The Fibonacci groups F(2,n) are the groups defined by the presentations with generators x0,... ,xn-1 and relations xixi+1=xi+2 (subscripts mod n). Replacing the relations by xixi+2=xi+1 we obtain the Sieradski groups S(2,n). By constructing a suitable face-pairing polyhedron that satisfies the Seifert-Threlfall condition, Sieradski proved that each S(2,n) is a 3-manifold group. Similarly, for each even n, the group F(2,n) is a 3-manifold group (Hilden, Lozano, Montesinos-Amilibia; Helling, Kim, Mennicke; Cavicchioli, Spaggiari; Howie).

The groups of Fibonacci-type G_n(m,k) are defined by presentations with generators x0,... ,xn-1 and relations xixi+m=xi+k, and so generalize F(2,n) and S(2,n). With the exception of two challenging groups, we classify when the group G_n(m,k) is a 3-manifold group. Spoiler alert: only Fibonacci groups F(2,2m), Sieradski groups S(2,n), and cyclic groups can arise.

This is recent joint work with Jim Howie.


Dave Witte Morris (Lethbridge, Canada)
Horospherical limit points of locally symmetric spaces (slides)

Fix a point x in the symmetric space X associated to SL(n,ℝ).
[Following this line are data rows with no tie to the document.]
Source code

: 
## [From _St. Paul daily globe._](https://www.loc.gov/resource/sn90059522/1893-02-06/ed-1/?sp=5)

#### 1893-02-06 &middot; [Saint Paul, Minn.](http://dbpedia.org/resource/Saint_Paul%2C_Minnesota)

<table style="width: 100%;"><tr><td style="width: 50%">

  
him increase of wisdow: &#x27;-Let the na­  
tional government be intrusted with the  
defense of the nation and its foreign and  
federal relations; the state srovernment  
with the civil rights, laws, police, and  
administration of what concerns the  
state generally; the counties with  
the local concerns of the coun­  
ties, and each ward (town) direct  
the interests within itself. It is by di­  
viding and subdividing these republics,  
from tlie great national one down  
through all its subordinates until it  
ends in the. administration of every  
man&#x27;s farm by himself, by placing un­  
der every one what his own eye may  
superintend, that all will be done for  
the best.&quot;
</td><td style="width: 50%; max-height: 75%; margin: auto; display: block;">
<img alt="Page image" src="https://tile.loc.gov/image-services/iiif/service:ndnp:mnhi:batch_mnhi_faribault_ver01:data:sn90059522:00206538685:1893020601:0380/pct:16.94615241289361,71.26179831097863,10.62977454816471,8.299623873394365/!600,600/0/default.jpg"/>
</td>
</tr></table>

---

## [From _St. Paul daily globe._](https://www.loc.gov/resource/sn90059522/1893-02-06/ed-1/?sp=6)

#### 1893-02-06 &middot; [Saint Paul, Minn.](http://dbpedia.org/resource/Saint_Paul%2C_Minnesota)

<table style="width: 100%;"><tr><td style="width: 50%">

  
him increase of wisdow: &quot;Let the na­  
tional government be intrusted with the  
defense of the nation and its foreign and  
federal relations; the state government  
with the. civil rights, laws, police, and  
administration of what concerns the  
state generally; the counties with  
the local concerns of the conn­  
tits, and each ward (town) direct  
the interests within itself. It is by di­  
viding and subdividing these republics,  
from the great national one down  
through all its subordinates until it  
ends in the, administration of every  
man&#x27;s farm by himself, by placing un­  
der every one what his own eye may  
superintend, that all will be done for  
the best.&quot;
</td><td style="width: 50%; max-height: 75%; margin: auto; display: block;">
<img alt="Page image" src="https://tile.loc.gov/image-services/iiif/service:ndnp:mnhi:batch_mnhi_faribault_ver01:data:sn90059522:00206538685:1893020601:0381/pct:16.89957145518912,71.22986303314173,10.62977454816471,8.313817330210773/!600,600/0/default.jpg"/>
A point z on the visual boundary of X is a "horospherical limit point" if the SL(n,ℤ)-orbit of x intersects every horoball based at z. In the special case of the upper half-plane model of X for n = 2, it is well known that the horospherical limit points are precisely the irrational numbers on the real line. For larger n, it was proved by T. Hattori that every horospherical limit point satisfies a certain irrationality property. We prove the converse, by applying a special case of Ratner's Theorem on unipotent flows that was established by S.G.Dani. Furthermore, SL(n,ℝ) can be replaced with any semisimple Lie group and SL(n,ℤ) can be replaced with any S-arithmetic subgroup, if we replace X with the corresponding Bruhat-Tits building. This is joint work with G. Avramidi and K. Wortman.